Je me sens secouée, et lorsqu’une douleur fulgurante vient se heurter à ma joue, je quitte ce décor sinistre pour entendre des hurlements.

— Réveille-toi Cora ! Bon sang réveille-toi ! sanglote ma mère.

Lorsque je réalise que je suis dans ma chambre, j’inspire tout l’air possible comme si je sortais la tête de l’eau après une longue apnée.

— Oh par Helgener, tu respires enfin ! soupire-t-elle de soulagement.

— Maman ? questionné-je difficilement.

— J’ai eu si peur ! J’ai entendu du bruit et… et… Quand je suis entrée ! Mais par Helgener, tu n’as rien !

Les bras fins de ma mère m’étouffent contre elle, mais à cet instant ce n’est pas le plus important.
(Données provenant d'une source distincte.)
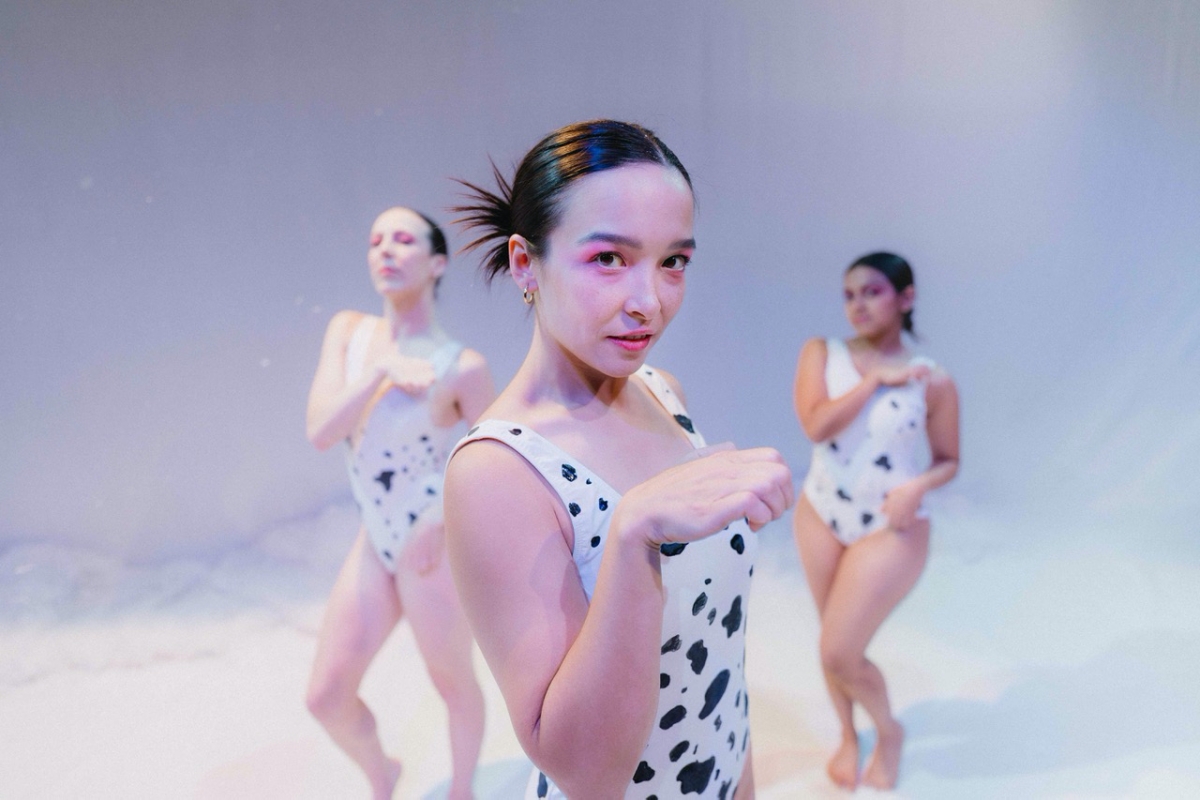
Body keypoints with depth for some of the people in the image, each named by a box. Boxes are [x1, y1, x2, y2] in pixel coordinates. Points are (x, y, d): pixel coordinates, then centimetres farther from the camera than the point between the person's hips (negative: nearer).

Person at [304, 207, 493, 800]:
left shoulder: (463, 367, -16)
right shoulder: (347, 330, -3)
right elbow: (320, 432, -13)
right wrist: (381, 370, -24)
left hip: (434, 544, -5)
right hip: (376, 541, 5)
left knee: (452, 682, 16)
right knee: (327, 696, 10)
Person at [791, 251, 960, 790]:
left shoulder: (934, 382, -9)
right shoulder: (821, 353, -6)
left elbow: (948, 461, 0)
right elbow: (816, 425, -20)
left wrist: (917, 487, -20)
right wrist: (875, 379, -20)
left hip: (890, 531, -3)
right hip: (820, 516, 3)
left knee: (840, 655, -4)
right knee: (833, 644, 17)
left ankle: (888, 730, 28)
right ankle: (848, 736, 44)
Je suis heureuse de sentir sa présence réconfortante à mes côtés. Mais je sais que ce sera de courte durée. J’inspire et expire profondément, pour calmer le rythme effréné de mon cœur. Mais je suis incapable de ralentir celui de mon cerveau qui m’oblige à me remémorer ce rêve troublant. Et petit à petit, le message crypté se délie. Et je sais que quelque chose a été brisé et que j’ai perdu.